▶ _Task objective_
Identify the line that contains "index tip: (1264, 1647)" in the material. Output it and every line after it, unchanged, through the end.

▶ _Exercise material_
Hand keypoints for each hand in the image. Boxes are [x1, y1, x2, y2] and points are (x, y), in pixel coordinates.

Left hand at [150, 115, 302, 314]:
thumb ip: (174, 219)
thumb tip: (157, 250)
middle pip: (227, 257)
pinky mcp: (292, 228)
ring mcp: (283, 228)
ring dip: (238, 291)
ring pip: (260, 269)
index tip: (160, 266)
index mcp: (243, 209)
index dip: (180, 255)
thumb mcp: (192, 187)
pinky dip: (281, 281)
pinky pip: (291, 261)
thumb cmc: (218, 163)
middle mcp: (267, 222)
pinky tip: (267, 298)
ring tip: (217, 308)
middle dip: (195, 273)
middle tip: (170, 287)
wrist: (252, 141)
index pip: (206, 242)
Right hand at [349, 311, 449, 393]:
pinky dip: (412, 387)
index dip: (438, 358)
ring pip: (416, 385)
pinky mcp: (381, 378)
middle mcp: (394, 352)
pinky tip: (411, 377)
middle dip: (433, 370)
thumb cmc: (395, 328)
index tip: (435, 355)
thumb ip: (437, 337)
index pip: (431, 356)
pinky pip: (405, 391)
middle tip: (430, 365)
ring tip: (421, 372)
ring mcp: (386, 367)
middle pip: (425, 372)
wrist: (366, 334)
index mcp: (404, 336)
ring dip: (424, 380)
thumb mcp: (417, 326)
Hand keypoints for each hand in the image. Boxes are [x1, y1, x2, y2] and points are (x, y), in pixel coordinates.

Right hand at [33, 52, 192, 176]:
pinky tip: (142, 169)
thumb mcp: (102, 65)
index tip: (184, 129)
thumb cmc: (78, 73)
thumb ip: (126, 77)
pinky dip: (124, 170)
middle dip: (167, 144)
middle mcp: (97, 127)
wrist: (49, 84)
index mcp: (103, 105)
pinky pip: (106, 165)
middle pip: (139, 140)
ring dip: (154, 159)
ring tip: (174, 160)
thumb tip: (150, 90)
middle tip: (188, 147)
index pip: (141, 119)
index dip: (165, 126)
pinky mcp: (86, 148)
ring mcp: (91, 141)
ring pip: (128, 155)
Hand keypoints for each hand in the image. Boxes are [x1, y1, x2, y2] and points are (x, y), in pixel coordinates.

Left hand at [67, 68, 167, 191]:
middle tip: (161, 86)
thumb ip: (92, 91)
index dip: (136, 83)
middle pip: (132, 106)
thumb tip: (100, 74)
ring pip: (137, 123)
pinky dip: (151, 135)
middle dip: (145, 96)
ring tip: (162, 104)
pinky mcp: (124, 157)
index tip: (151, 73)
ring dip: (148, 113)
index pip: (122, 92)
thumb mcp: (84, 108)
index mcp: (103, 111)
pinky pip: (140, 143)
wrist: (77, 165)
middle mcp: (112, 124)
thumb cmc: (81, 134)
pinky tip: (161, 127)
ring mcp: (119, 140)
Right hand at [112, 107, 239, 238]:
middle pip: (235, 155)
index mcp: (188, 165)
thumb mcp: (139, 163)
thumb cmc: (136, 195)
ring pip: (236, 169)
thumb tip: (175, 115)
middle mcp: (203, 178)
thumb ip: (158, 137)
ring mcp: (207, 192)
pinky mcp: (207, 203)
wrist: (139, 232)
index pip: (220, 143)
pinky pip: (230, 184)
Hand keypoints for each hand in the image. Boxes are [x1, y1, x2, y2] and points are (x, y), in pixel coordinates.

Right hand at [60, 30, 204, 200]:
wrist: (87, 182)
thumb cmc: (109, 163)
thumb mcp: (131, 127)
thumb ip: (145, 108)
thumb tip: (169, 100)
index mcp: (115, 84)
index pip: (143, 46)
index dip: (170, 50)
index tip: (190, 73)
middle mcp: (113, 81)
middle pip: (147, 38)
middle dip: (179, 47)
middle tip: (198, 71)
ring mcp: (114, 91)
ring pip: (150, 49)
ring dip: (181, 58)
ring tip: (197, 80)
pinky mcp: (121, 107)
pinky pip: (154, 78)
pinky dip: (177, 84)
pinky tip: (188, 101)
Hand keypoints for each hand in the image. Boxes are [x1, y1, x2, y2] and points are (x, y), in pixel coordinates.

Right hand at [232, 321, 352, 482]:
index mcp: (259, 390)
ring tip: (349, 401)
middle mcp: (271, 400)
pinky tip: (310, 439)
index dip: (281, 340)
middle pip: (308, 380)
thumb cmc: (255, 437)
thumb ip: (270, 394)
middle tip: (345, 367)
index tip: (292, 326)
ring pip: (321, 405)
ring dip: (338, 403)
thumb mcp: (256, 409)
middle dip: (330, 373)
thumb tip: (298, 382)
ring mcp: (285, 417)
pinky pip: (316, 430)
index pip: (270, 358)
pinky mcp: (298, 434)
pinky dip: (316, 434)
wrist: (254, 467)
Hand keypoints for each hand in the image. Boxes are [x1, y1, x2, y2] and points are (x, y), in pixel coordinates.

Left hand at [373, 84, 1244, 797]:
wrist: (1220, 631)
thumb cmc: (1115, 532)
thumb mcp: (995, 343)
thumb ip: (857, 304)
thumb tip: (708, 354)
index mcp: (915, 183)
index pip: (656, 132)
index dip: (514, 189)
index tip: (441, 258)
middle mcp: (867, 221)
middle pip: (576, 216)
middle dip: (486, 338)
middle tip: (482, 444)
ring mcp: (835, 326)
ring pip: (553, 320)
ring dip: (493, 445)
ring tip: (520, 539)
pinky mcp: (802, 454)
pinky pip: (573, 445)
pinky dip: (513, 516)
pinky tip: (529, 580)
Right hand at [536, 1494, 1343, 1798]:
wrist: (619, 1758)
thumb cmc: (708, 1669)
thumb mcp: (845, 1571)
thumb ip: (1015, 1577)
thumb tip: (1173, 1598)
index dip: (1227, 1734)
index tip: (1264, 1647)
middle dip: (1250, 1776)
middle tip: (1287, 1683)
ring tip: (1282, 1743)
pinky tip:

▶ _Solution for this exercise_
index tip: (1264, 1647)
middle dip: (1250, 1776)
middle tip: (1287, 1683)
ring tip: (1282, 1743)
pinky tip:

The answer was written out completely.